"Great Blue Heron 1."

Jesse Alexander is a jewel in Santa Barbara’s fine art lineage, with a successful photography career and a body of work that span decades. As a complement to the Santa Barbara Museum of Art’s current Made in Santa Barbara exhibit featuring the work of more than 40 area photographers, the Patty Look Lewis Gallery offers a modest but revealing show of Alexander’s iconic racecar images from the 1950s and ’60s alongside his more recent ventures into nature photography. The result is an appealing glimpse into one artist’s journey from cultural investigator to introspective observer.

"Phil Hill, Grand Prix of Germany, N¼rburgring, 1958."

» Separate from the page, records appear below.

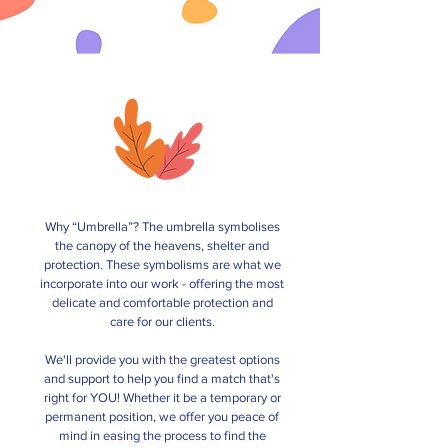
Why “Umbrella”? The umbrella symbolises
the canopy of the heavens, shelter and
protection. These symbolisms are what we
incorporate into our work - offering the most
delicate and comfortable protection and
care for our clients.
We'll provide you with the greatest options
and support to help you find a match that's
right for YOU! Whether it be a temporary or
permanent position, we offer you peace of
mind in easing the process to find the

Although the show’s abrupt change in subject matter and era from one side of the gallery to the other is somewhat distracting, the exhibition nevertheless highlights the crux of Alexander’s artistic impulse: an obsession with motion. Whether photographing cars in the middle of the track at the Grand Prix in Monza, Italy, or the majestic Great Blue Heron in midflight against a piercing cerulean sky, Alexander’s eye for capturing movement is uncanny in its precision. Even with the lack of high-speed digital photography in his earlier work, Alexander seems to possess the preternatural ability to stop time. In his photo of racecar driver Phil Hill speeding around a curve at the Grand Prix in Germany, for example, the photographer captures the car and driver in perfect focus, while onlookers stand by in a fuzzy haze. It is this contradictory effect that makes his work so compelling; objects in motion appear almost stationary in their clarity, while stationary objects look as if they are whizzing by the camera.

Alexander’s racing photographs, printed lovingly with silver gelatin, evoke nostalgia for motor sports in their heyday. More than historical records, his images capture the glamour of mid-20th century racecar driving, a sport that seems romantic in comparison to its contemporary counterpart, NASCAR, with its endorsements and commercialization.

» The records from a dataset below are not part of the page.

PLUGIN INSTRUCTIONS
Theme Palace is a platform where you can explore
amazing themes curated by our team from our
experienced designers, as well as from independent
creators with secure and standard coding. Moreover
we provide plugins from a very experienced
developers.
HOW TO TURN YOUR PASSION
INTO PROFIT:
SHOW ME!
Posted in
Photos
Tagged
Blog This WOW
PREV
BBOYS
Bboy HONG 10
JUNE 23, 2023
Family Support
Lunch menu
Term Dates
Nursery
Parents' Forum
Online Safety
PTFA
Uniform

Across the gallery space-and geographically halfway around the world-Alexander’s riveting photographs of the beaches of Carpinteria are equally persuasive. His lens turned on the natural world that surrounds his home, Alexander’s eye remains trained on movement: Even when at rest, the indigenous birds framed by his careful compositions appear on the verge of takeoff. Their flight seems as inevitable as the start of a race, only this time, without the promise of a finish line.